[YOUR OBJECTIVE] Below are entries. Pull out all lines containing "wrist".

[Landmark coordinate records]
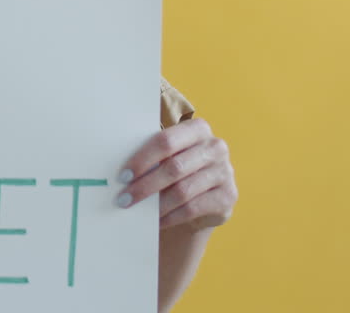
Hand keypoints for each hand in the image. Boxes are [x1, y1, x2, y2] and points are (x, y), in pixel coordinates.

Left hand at [117, 117, 236, 229]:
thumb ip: (152, 155)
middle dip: (144, 185)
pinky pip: (192, 209)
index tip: (123, 176)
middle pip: (173, 168)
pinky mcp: (228, 197)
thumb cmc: (179, 169)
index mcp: (198, 129)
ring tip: (136, 211)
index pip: (166, 141)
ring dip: (155, 204)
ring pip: (182, 191)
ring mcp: (225, 172)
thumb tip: (121, 172)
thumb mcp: (169, 156)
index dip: (142, 159)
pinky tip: (156, 221)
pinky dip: (170, 217)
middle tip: (123, 199)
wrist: (206, 195)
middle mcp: (216, 147)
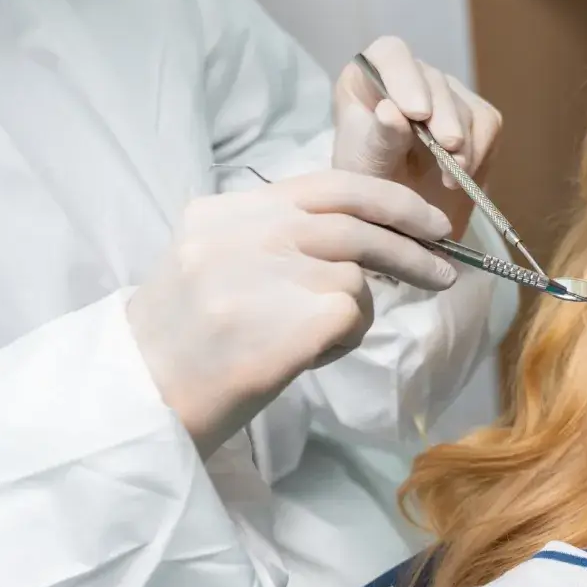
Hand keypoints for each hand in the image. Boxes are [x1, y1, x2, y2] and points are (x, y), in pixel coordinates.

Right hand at [127, 171, 455, 457]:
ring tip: (319, 338)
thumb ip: (276, 237)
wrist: (142, 402)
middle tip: (445, 271)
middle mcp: (243, 234)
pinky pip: (352, 316)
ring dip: (356, 310)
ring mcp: (264, 277)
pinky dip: (345, 339)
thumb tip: (367, 231)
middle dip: (412, 245)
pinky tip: (308, 355)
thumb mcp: (214, 264)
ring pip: (355, 275)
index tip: (428, 221)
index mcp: (224, 212)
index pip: (328, 184)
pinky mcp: (288, 323)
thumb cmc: (187, 341)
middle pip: (355, 223)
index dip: (390, 199)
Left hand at [333, 35, 502, 236]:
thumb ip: (378, 139)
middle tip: (448, 147)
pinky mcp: (474, 116)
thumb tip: (391, 112)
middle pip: (434, 80)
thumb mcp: (364, 166)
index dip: (406, 78)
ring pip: (463, 104)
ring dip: (462, 143)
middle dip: (444, 116)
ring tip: (450, 176)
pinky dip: (479, 152)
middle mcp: (408, 78)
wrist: (399, 213)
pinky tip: (461, 175)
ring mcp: (445, 95)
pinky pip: (487, 124)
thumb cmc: (370, 184)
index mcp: (368, 78)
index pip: (391, 55)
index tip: (416, 113)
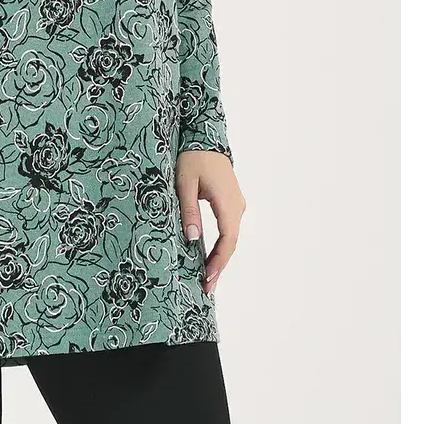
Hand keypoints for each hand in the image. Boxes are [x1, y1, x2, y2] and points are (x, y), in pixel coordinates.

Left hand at [175, 151, 245, 295]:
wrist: (205, 135)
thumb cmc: (193, 156)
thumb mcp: (185, 182)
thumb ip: (189, 210)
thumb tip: (192, 239)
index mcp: (227, 202)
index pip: (227, 240)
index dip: (218, 262)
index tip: (208, 279)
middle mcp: (237, 205)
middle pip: (231, 242)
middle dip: (219, 265)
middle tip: (206, 288)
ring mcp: (236, 203)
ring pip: (230, 236)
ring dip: (220, 256)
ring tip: (207, 277)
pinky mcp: (231, 201)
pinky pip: (228, 228)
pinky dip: (221, 244)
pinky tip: (209, 256)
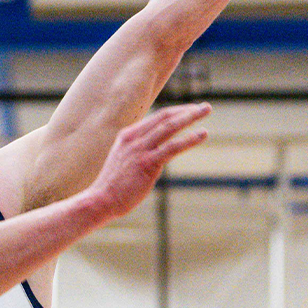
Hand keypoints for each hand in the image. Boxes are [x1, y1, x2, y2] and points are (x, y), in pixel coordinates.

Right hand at [83, 102, 211, 218]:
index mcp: (128, 135)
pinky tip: (202, 134)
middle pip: (165, 117)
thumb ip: (139, 152)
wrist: (101, 200)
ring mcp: (140, 150)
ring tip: (206, 111)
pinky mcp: (147, 163)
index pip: (157, 118)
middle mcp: (134, 138)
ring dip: (190, 117)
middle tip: (206, 107)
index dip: (176, 112)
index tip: (191, 110)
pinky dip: (189, 139)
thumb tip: (159, 153)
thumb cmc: (114, 185)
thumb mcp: (124, 160)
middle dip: (187, 110)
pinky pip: (172, 147)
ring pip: (170, 127)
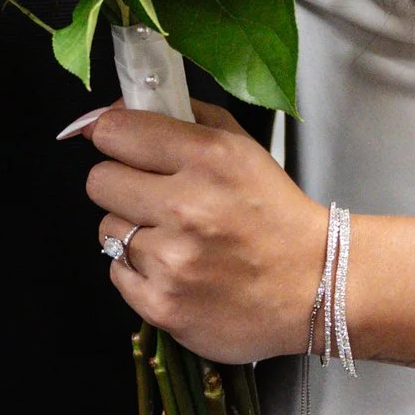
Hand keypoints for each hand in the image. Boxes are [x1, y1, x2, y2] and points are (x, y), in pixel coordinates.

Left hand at [81, 102, 329, 367]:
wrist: (315, 286)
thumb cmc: (274, 214)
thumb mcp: (242, 148)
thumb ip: (183, 117)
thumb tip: (116, 108)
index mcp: (209, 158)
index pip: (114, 131)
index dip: (113, 137)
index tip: (122, 146)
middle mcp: (187, 208)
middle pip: (99, 181)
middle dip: (121, 185)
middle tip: (153, 197)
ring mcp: (172, 261)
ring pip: (107, 230)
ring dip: (133, 232)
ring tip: (174, 239)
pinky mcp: (162, 305)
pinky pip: (117, 273)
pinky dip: (140, 271)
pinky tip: (176, 270)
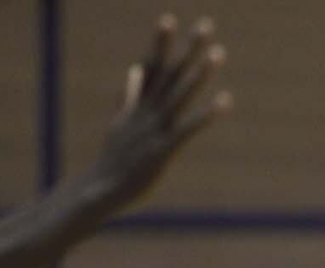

[EXERCISE RESPONSE]
wrist: (206, 195)
wrist: (142, 402)
wrist: (399, 213)
wrist: (205, 135)
wrist: (101, 200)
wrist: (315, 286)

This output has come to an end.